Friar Glen gave a sharp jab at that, which made me cry out. He set his knife down and turned to face Lundist. I could see only the friar’s back, the brown cloth straining over his shoulders, dark with sweat over his spine.
“Tutor Lundist,” he said. “A man in your profession is wont to think all things may be learned from the pages of a book, or the right scroll. Learning has its place, sirrah, but do not think to lecture me on healing on the basis of an evening spent with an old tome!”
Well, Friar Glen won that argument. The sergeant-at-arms had to “help” Tutor Lundist from the hall.
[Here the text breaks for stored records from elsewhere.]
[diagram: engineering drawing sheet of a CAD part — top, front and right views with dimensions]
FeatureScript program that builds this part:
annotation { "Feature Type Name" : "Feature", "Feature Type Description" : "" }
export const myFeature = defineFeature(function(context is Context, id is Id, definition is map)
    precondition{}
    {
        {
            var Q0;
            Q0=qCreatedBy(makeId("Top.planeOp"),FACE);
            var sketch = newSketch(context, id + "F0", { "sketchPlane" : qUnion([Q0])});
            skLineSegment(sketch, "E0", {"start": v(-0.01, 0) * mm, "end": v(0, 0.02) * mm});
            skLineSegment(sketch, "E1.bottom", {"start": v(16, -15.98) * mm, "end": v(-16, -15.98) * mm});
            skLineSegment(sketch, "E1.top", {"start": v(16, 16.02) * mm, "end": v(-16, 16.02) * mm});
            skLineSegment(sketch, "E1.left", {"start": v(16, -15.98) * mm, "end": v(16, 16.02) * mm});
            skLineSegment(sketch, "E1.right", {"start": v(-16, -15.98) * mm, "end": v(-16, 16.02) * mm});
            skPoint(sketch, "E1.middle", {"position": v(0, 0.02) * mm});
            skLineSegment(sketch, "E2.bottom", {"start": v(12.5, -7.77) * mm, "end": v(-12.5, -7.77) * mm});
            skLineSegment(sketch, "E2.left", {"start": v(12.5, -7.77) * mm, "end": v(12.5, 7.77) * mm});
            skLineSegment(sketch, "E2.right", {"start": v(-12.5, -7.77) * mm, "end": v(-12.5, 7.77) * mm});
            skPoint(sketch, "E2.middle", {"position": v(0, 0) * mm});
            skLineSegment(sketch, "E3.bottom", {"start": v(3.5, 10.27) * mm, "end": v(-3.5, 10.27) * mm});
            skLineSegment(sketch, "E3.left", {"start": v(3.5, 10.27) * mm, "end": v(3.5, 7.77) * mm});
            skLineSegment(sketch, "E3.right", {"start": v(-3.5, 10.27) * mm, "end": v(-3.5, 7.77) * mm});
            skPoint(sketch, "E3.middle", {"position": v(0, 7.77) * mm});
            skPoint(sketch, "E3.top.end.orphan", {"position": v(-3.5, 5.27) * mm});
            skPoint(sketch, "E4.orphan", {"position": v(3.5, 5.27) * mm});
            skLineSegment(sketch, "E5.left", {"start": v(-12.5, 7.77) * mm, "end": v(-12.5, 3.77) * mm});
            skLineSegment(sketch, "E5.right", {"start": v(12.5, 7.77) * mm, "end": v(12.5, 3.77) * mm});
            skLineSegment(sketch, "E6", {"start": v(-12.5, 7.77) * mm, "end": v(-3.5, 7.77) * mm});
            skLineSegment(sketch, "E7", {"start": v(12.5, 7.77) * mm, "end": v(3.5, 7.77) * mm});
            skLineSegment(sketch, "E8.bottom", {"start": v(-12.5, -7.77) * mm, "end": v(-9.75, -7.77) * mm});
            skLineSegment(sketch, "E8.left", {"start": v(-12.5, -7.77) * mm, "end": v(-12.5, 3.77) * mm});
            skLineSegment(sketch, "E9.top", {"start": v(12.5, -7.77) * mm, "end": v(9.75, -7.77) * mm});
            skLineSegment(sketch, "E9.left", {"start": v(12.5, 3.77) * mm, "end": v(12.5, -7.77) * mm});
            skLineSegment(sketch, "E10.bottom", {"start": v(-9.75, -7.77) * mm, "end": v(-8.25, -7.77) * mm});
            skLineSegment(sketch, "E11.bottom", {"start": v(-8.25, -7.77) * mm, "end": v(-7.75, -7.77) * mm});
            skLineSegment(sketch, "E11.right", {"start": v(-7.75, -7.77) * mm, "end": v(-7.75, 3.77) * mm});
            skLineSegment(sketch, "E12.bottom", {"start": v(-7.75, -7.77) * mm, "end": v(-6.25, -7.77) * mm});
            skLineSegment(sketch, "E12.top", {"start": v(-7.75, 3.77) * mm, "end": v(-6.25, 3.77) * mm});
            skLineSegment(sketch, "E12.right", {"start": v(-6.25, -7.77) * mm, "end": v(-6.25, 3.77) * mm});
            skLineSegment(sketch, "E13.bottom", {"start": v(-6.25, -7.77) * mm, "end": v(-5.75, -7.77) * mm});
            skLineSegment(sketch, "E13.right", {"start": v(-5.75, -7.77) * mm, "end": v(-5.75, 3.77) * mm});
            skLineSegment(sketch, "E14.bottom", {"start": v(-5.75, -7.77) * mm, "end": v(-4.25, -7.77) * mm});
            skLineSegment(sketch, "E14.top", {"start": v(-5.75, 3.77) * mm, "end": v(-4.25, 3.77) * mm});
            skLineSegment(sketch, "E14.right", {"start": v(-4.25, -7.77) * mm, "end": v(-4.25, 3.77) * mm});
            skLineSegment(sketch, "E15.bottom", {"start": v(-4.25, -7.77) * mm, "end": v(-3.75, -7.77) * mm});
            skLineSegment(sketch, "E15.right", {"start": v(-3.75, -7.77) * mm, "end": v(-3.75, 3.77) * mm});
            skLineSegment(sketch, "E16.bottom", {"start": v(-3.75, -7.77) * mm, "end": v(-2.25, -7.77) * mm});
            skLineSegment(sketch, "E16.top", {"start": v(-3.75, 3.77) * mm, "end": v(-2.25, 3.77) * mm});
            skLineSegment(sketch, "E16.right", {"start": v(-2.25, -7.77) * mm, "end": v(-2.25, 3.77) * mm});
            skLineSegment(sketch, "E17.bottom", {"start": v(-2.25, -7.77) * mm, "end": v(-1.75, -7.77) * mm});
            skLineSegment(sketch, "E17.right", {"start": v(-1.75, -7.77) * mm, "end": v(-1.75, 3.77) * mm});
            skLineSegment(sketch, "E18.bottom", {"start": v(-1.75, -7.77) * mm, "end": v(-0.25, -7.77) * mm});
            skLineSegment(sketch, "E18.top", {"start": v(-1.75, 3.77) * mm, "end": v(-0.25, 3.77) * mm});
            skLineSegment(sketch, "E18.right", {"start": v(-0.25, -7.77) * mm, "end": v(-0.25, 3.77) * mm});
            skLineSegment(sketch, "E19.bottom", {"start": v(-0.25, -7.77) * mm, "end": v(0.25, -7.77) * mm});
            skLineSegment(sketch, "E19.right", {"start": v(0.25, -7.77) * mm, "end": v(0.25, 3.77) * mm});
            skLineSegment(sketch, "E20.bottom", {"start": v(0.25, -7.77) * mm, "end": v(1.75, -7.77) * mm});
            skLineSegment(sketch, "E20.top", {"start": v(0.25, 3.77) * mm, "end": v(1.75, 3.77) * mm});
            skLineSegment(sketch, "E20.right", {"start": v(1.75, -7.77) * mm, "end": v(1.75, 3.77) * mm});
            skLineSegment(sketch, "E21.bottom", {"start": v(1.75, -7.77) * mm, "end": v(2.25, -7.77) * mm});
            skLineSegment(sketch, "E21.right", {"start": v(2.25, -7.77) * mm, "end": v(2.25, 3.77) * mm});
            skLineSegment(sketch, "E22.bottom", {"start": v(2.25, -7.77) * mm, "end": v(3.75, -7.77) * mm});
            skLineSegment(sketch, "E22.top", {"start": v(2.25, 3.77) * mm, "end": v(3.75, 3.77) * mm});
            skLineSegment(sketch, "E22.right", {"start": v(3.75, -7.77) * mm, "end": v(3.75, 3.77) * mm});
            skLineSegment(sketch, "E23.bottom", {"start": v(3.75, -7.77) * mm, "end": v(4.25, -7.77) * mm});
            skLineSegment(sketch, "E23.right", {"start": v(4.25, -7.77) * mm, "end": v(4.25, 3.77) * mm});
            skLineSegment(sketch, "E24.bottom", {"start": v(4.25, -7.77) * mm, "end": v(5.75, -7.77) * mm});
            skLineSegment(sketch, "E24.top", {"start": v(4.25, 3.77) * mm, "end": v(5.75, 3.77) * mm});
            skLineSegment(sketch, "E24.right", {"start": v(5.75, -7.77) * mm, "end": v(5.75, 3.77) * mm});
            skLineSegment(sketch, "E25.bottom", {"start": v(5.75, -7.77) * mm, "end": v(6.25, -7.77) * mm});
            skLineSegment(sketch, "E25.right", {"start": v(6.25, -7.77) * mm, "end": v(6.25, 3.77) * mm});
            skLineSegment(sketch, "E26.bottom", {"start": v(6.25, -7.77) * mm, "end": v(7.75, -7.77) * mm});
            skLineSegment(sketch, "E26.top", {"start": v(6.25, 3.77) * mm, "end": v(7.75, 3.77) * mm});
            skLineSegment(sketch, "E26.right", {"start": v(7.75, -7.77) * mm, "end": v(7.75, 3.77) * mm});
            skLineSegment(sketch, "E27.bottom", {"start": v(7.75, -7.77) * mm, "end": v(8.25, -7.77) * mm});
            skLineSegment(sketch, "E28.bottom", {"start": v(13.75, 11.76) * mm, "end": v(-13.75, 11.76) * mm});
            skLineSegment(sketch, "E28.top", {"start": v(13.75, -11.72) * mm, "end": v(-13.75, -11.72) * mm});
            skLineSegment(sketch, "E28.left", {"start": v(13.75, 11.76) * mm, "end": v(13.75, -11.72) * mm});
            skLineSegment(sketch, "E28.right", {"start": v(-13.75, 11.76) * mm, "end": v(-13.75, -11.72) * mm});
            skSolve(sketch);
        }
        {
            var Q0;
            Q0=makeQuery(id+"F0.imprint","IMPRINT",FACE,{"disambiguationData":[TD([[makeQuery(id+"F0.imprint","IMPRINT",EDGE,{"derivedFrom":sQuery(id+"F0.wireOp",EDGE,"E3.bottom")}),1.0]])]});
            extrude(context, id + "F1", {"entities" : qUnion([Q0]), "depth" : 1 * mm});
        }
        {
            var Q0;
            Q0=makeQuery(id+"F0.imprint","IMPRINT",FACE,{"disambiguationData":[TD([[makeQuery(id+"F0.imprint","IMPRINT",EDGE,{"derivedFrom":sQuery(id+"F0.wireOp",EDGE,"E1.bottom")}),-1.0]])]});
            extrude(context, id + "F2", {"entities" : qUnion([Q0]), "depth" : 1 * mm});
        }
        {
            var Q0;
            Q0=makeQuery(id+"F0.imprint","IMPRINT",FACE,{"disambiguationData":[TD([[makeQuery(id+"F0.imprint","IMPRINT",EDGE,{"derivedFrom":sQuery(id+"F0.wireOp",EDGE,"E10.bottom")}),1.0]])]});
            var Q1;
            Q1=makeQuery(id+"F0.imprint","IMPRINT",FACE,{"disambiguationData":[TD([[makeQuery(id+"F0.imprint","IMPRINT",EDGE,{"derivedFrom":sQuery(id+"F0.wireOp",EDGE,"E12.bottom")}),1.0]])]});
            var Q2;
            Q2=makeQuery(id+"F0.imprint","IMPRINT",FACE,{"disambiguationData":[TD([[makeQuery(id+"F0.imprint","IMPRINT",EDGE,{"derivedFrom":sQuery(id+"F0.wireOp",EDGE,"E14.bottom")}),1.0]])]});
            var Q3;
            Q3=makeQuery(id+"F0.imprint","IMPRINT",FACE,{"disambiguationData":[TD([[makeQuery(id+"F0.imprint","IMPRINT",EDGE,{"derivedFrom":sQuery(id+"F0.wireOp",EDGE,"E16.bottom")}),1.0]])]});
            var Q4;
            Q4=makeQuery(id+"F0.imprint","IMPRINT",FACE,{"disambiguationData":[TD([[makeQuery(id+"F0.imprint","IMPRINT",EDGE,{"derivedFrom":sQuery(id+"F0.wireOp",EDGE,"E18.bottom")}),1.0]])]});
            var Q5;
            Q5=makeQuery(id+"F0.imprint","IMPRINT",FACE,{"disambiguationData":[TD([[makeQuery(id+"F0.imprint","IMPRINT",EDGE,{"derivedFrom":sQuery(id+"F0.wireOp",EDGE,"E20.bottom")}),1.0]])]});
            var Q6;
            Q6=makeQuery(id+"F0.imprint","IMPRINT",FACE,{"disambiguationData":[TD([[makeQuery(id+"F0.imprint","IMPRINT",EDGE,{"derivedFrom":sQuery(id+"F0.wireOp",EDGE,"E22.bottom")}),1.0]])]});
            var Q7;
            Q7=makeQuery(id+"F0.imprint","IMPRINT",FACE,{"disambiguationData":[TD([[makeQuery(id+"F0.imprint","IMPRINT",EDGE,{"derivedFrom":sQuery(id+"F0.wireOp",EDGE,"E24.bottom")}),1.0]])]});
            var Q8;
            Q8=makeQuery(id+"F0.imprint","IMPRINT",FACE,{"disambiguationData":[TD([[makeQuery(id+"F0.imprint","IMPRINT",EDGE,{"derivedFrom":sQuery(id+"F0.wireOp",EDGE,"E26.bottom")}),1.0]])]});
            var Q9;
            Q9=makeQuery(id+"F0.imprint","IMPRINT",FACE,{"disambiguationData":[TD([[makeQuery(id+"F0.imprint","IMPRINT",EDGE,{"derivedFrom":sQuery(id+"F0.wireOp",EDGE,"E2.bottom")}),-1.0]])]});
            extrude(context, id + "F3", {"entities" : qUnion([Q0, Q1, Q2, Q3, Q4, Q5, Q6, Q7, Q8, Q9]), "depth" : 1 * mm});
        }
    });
I guess even at nine I had a serious lack of spiritual purity, for my wounds soured within two days, and for nine weeks I lay in fever, chasing dark dreams along death’s borderlands.
They tell me I raged and howled. That I raved as the pus oozed from slices where the briar had held me. I remember the stink of corruption. It had a kind of sweetness to it, a sweetness that’d make you want to hurl.
Inch, the friar’s aide, grew tired of holding me down, though he had the arms of a lumberjack. In the end they tied me to my bed.
I learned from Tutor Lundist that the friar would not attend me after the first week. Friar Glen said a devil was in me. How else could a child speak such horror?
In the fourth week I slipped the bonds that held me to my pallet, and set a fire in the hall. I have no memory of the escape, or my capture in the woods. When they cleared the ruin, they found the remains of Inch, with the poker from the hearth lodged in his chest.
Many times I stood at the Door. I had seen my mother and brother thrown through that doorway, torn and broken, and in dreams my feet would take me to stand there, time and again. I lacked the courage to follow them, held on the barbs and hooks of cowardice.
Sometimes I saw the dead-lands across a black river, sometimes across a chasm spanned by a narrow bridge of stone. Once I saw the Door in the guise of the portals to my father’s throne-room, but edged with frost and weeping pus from every join. I had but to set my hand upon the handle . . .
The Count of Renar kept me alive. The promise of his pain crushed my own under its heel. Hate will keep you alive where love fails.
And then one day my fever left me. My wounds remained angry and red, but they closed. They fed me chicken in soup, and my strength crept back, a stranger to me.
The spring came to paint the leaves back upon the trees. I had my strength, but I felt something else had been taken. Taken so completely I could no longer name it.
The sun returned, and, much to Friar Glen’s distaste, Lundist returned to instruct me once more.
The first time he came, I sat abed. I watched him set out his books upon the table.
“Your father will see you on his return from Gelleth,” Lundist said. His voice held a note of reproach, but not for me. “The death of the Queen and Prince William weigh heavy on him. When the pain eases he will surely come to speak with you.”
I didn’t understand why Lundist should feel the need to lie. I knew my father would not waste time on me whilst it seemed I would die. I knew he would see me when seeing me served some end.
“Tell me, tutor,” I said. “Is revenge a science, or an art?”